**WORK INSTRUCTION:**
Among the entries below, copy every line that carries the word "Шияна".

Stored data:
=== Begin Enclosure ===

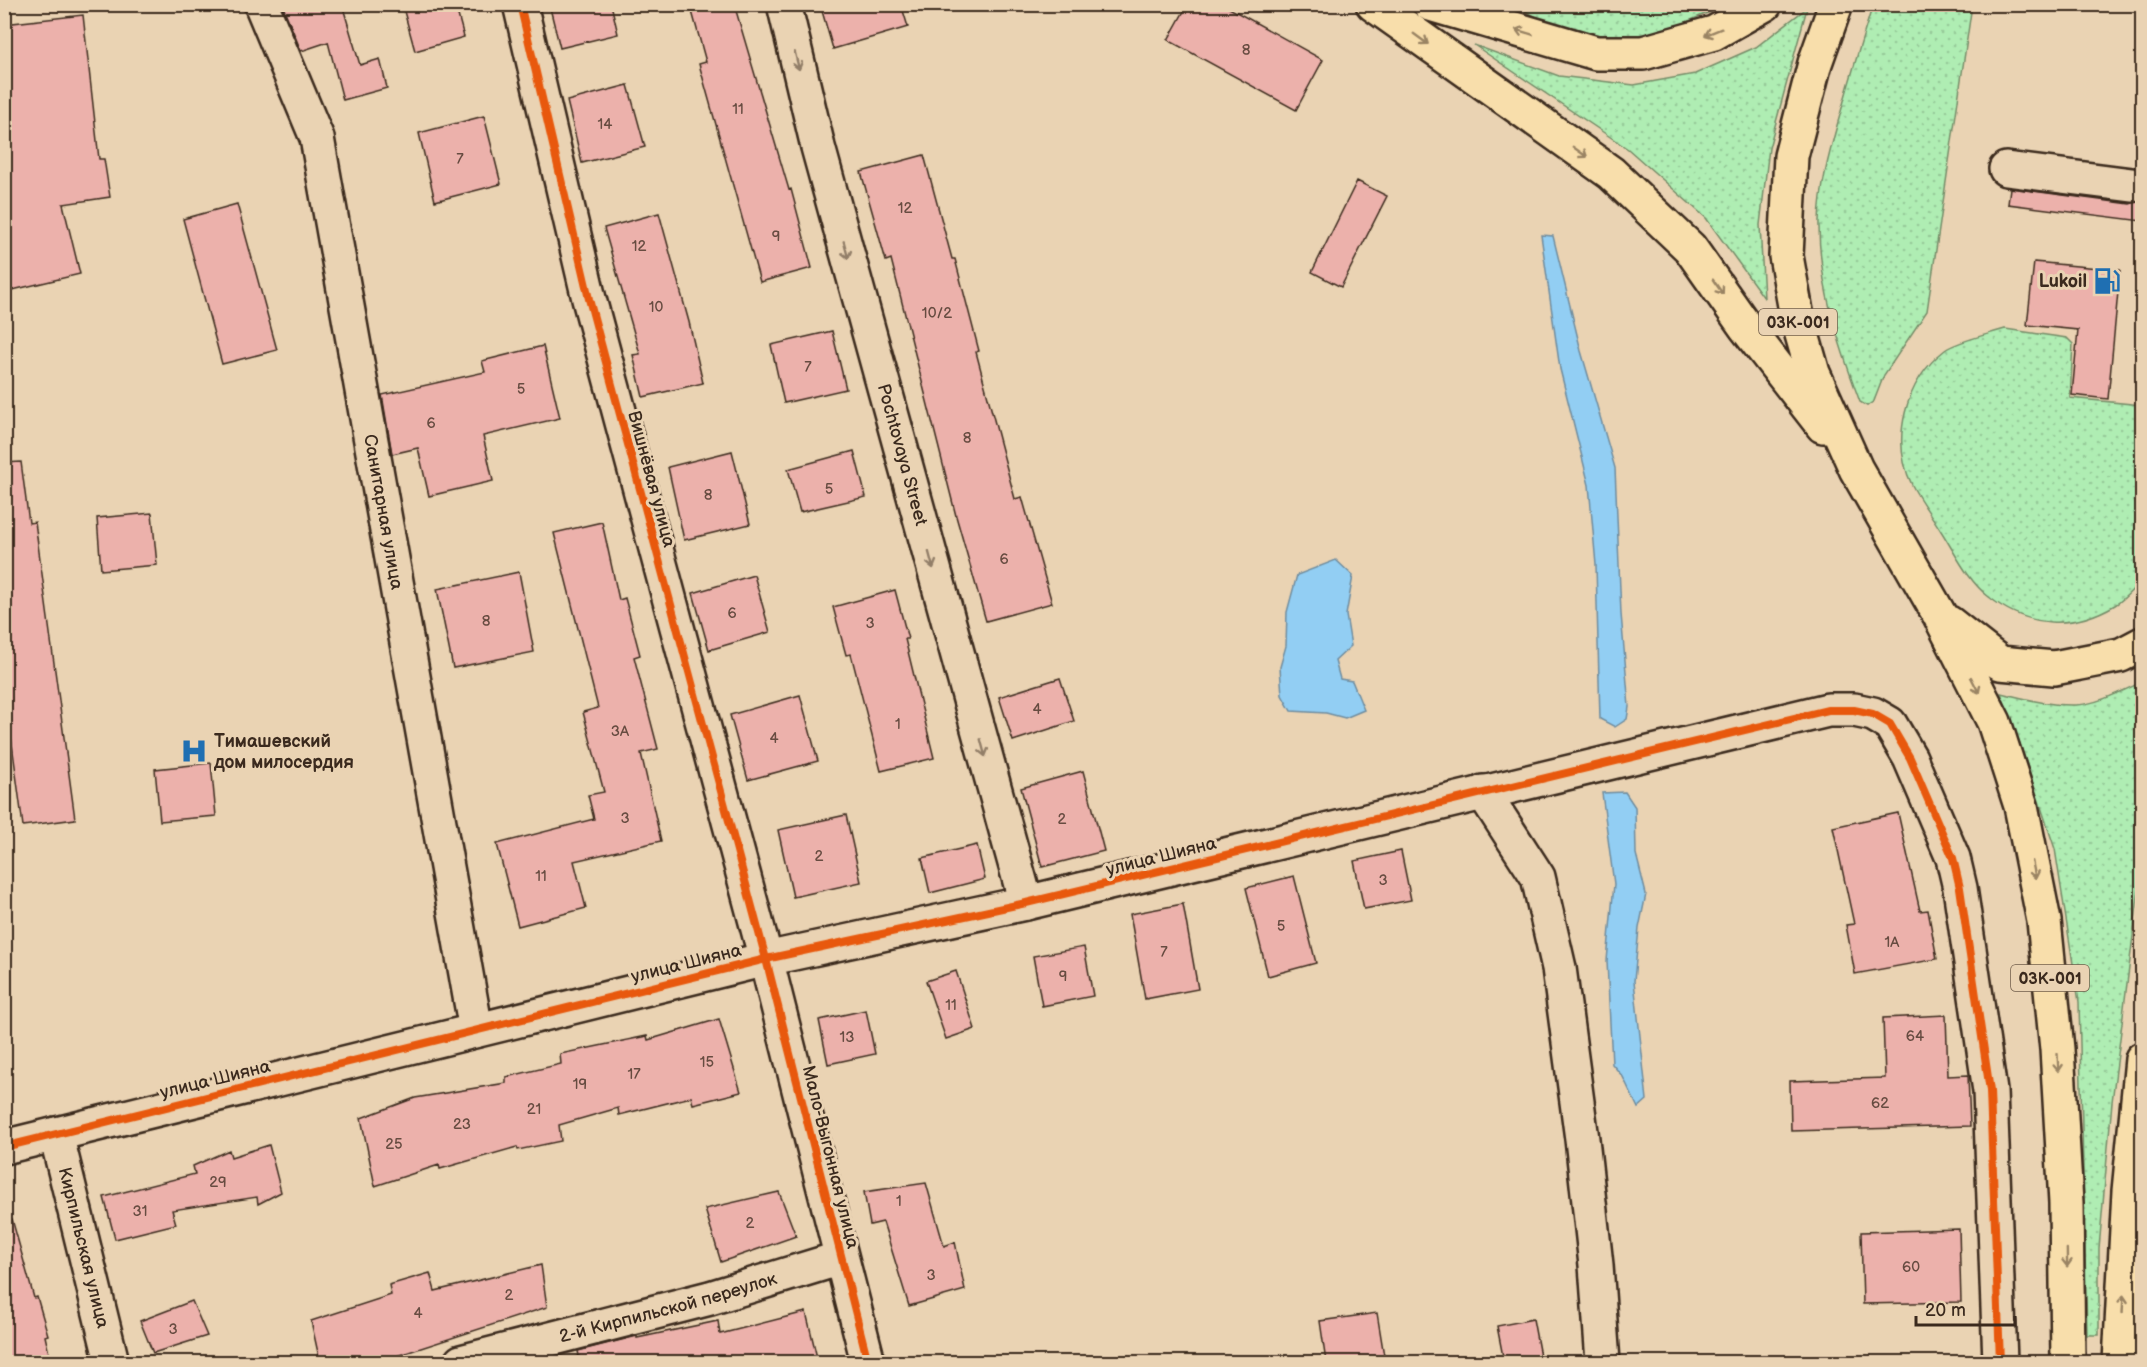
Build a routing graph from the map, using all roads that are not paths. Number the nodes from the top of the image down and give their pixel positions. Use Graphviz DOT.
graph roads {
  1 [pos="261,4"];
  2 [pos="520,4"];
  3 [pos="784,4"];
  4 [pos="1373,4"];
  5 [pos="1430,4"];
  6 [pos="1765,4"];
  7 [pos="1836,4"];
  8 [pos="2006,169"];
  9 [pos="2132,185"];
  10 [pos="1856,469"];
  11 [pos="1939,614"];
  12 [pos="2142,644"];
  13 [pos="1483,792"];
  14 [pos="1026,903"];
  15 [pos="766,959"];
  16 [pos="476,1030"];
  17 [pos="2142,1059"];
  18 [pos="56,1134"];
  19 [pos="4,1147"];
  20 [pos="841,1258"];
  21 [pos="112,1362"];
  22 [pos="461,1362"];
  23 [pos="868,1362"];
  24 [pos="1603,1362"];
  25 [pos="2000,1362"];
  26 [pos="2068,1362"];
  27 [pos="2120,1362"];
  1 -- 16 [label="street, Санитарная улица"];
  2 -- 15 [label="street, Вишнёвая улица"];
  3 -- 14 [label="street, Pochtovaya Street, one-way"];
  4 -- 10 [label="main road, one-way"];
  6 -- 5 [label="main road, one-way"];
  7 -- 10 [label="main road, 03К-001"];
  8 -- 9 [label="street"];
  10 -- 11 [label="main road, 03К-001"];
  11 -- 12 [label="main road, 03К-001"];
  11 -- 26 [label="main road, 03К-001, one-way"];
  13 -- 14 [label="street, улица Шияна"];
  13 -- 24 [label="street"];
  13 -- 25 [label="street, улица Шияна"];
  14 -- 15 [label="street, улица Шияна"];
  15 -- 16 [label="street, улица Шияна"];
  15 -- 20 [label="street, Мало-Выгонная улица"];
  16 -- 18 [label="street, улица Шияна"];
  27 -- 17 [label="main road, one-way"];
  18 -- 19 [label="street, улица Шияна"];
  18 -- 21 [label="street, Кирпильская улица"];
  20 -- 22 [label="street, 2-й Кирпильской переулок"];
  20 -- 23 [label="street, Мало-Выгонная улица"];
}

=== End Enclosure ===

**RESPONSE:**
  13 -- 14 [label="street, улица Шияна"];
  13 -- 25 [label="street, улица Шияна"];
  14 -- 15 [label="street, улица Шияна"];
  15 -- 16 [label="street, улица Шияна"];
  16 -- 18 [label="street, улица Шияна"];
  18 -- 19 [label="street, улица Шияна"];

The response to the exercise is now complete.